## MATERIAL TO PROCESS

=== Begin Enclosure ===

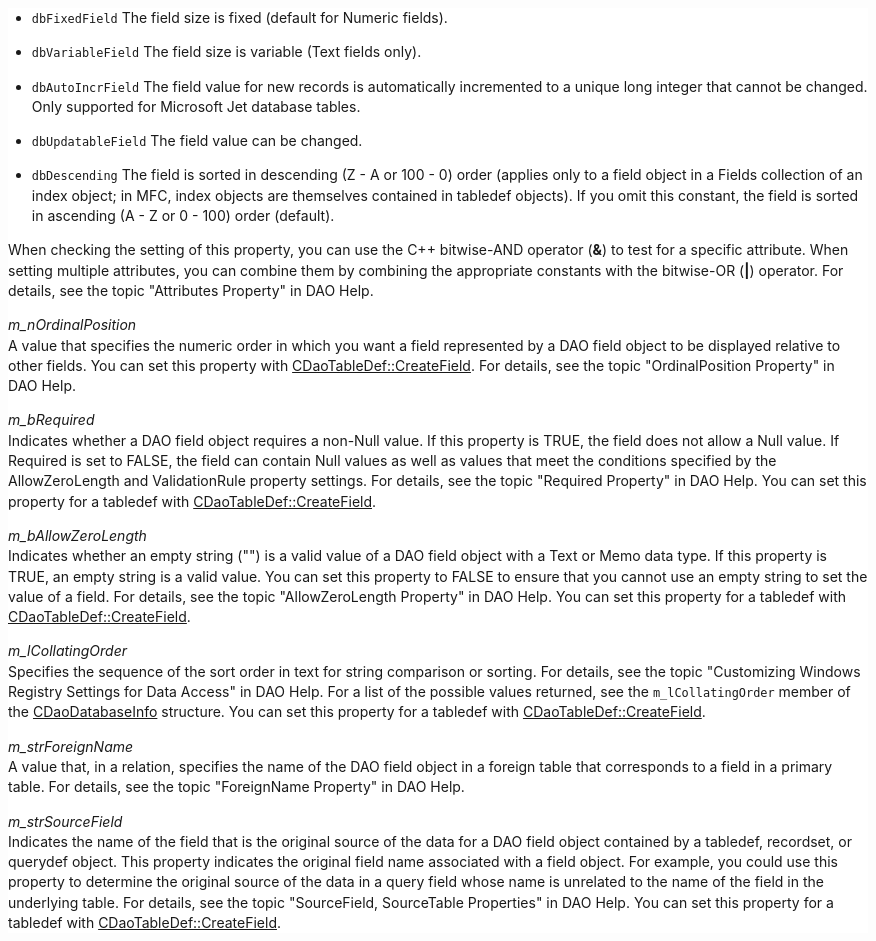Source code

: - `dbFixedField` The field size is fixed (default for Numeric fields).

- `dbVariableField` The field size is variable (Text fields only).

- `dbAutoIncrField` The field value for new records is automatically incremented to a unique long integer that cannot be changed. Only supported for Microsoft Jet database tables.

- `dbUpdatableField` The field value can be changed.

- `dbDescending` The field is sorted in descending (Z - A or 100 - 0) order (applies only to a field object in a Fields collection of an index object; in MFC, index objects are themselves contained in tabledef objects). If you omit this constant, the field is sorted in ascending (A - Z or 0 - 100) order (default).

When checking the setting of this property, you can use the C++ bitwise-AND operator (**&**) to test for a specific attribute. When setting multiple attributes, you can combine them by combining the appropriate constants with the bitwise-OR (**&#124;**) operator. For details, see the topic "Attributes Property" in DAO Help.

*m_nOrdinalPosition*<br/>
A value that specifies the numeric order in which you want a field represented by a DAO field object to be displayed relative to other fields. You can set this property with [CDaoTableDef::CreateField](../../mfc/reference/cdaotabledef-class.md#createfield). For details, see the topic "OrdinalPosition Property" in DAO Help.

*m_bRequired*<br/>
Indicates whether a DAO field object requires a non-Null value. If this property is TRUE, the field does not allow a Null value. If Required is set to FALSE, the field can contain Null values as well as values that meet the conditions specified by the AllowZeroLength and ValidationRule property settings. For details, see the topic "Required Property" in DAO Help. You can set this property for a tabledef with [CDaoTableDef::CreateField](../../mfc/reference/cdaotabledef-class.md#createfield).

*m_bAllowZeroLength*<br/>
Indicates whether an empty string ("") is a valid value of a DAO field object with a Text or Memo data type. If this property is TRUE, an empty string is a valid value. You can set this property to FALSE to ensure that you cannot use an empty string to set the value of a field. For details, see the topic "AllowZeroLength Property" in DAO Help. You can set this property for a tabledef with [CDaoTableDef::CreateField](../../mfc/reference/cdaotabledef-class.md#createfield).

*m_lCollatingOrder*<br/>
Specifies the sequence of the sort order in text for string comparison or sorting. For details, see the topic "Customizing Windows Registry Settings for Data Access" in DAO Help. For a list of the possible values returned, see the `m_lCollatingOrder` member of the [CDaoDatabaseInfo](../../mfc/reference/cdaodatabaseinfo-structure.md) structure. You can set this property for a tabledef with [CDaoTableDef::CreateField](../../mfc/reference/cdaotabledef-class.md#createfield).

*m_strForeignName*<br/>
A value that, in a relation, specifies the name of the DAO field object in a foreign table that corresponds to a field in a primary table. For details, see the topic "ForeignName Property" in DAO Help.

*m_strSourceField*<br/>
Indicates the name of the field that is the original source of the data for a DAO field object contained by a tabledef, recordset, or querydef object. This property indicates the original field name associated with a field object. For example, you could use this property to determine the original source of the data in a query field whose name is unrelated to the name of the field in the underlying table. For details, see the topic "SourceField, SourceTable Properties" in DAO Help. You can set this property for a tabledef with [CDaoTableDef::CreateField](../../mfc/reference/cdaotabledef-class.md#createfield).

=== End Enclosure ===

## EXERCISE BRIEF
Repeat each entry exactly as given; no pictures belong in the copy.

## RESULT OF THIS EXERCISE
Source code

: - `dbFixedField` The field size is fixed (default for Numeric fields).

- `dbVariableField` The field size is variable (Text fields only).

- `dbAutoIncrField` The field value for new records is automatically incremented to a unique long integer that cannot be changed. Only supported for Microsoft Jet database tables.

- `dbUpdatableField` The field value can be changed.

- `dbDescending` The field is sorted in descending (Z - A or 100 - 0) order (applies only to a field object in a Fields collection of an index object; in MFC, index objects are themselves contained in tabledef objects). If you omit this constant, the field is sorted in ascending (A - Z or 0 - 100) order (default).

When checking the setting of this property, you can use the C++ bitwise-AND operator (**&**) to test for a specific attribute. When setting multiple attributes, you can combine them by combining the appropriate constants with the bitwise-OR (**&#124;**) operator. For details, see the topic "Attributes Property" in DAO Help.

*m_nOrdinalPosition*<br/>
A value that specifies the numeric order in which you want a field represented by a DAO field object to be displayed relative to other fields. You can set this property with [CDaoTableDef::CreateField](../../mfc/reference/cdaotabledef-class.md#createfield). For details, see the topic "OrdinalPosition Property" in DAO Help.

*m_bRequired*<br/>
Indicates whether a DAO field object requires a non-Null value. If this property is TRUE, the field does not allow a Null value. If Required is set to FALSE, the field can contain Null values as well as values that meet the conditions specified by the AllowZeroLength and ValidationRule property settings. For details, see the topic "Required Property" in DAO Help. You can set this property for a tabledef with [CDaoTableDef::CreateField](../../mfc/reference/cdaotabledef-class.md#createfield).

*m_bAllowZeroLength*<br/>
Indicates whether an empty string ("") is a valid value of a DAO field object with a Text or Memo data type. If this property is TRUE, an empty string is a valid value. You can set this property to FALSE to ensure that you cannot use an empty string to set the value of a field. For details, see the topic "AllowZeroLength Property" in DAO Help. You can set this property for a tabledef with [CDaoTableDef::CreateField](../../mfc/reference/cdaotabledef-class.md#createfield).

*m_lCollatingOrder*<br/>
Specifies the sequence of the sort order in text for string comparison or sorting. For details, see the topic "Customizing Windows Registry Settings for Data Access" in DAO Help. For a list of the possible values returned, see the `m_lCollatingOrder` member of the [CDaoDatabaseInfo](../../mfc/reference/cdaodatabaseinfo-structure.md) structure. You can set this property for a tabledef with [CDaoTableDef::CreateField](../../mfc/reference/cdaotabledef-class.md#createfield).

*m_strForeignName*<br/>
A value that, in a relation, specifies the name of the DAO field object in a foreign table that corresponds to a field in a primary table. For details, see the topic "ForeignName Property" in DAO Help.

*m_strSourceField*<br/>
Indicates the name of the field that is the original source of the data for a DAO field object contained by a tabledef, recordset, or querydef object. This property indicates the original field name associated with a field object. For example, you could use this property to determine the original source of the data in a query field whose name is unrelated to the name of the field in the underlying table. For details, see the topic "SourceField, SourceTable Properties" in DAO Help. You can set this property for a tabledef with [CDaoTableDef::CreateField](../../mfc/reference/cdaotabledef-class.md#createfield).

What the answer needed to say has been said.